** Twoje zadanie **
Wyciągnij z poniższych wierszy każdy, w którym pojawia się ciąg znaków "principalInvestigator", i przepisz go. Wielkość liter ma znaczenie.

(Zapisane wpisy danych)
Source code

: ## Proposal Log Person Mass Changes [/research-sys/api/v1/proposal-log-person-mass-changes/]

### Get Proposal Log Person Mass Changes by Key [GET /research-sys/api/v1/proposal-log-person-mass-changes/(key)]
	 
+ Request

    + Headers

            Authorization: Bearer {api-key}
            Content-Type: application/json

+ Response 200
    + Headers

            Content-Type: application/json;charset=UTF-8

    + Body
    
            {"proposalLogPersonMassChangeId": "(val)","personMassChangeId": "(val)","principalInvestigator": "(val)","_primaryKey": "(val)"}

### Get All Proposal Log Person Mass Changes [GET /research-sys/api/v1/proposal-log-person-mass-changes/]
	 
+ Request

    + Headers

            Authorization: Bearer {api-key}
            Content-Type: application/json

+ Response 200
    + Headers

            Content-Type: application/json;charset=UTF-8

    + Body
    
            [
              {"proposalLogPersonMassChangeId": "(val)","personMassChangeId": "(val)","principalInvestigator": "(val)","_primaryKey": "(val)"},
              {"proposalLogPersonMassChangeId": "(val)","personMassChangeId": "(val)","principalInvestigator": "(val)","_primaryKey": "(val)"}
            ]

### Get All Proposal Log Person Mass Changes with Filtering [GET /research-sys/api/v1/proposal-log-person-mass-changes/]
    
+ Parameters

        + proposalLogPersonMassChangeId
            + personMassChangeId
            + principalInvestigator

** Wynik zadania **
            {"proposalLogPersonMassChangeId": "(val)","personMassChangeId": "(val)","principalInvestigator": "(val)","_primaryKey": "(val)"}
              {"proposalLogPersonMassChangeId": "(val)","personMassChangeId": "(val)","principalInvestigator": "(val)","_primaryKey": "(val)"},
              {"proposalLogPersonMassChangeId": "(val)","personMassChangeId": "(val)","principalInvestigator": "(val)","_primaryKey": "(val)"}
            + principalInvestigator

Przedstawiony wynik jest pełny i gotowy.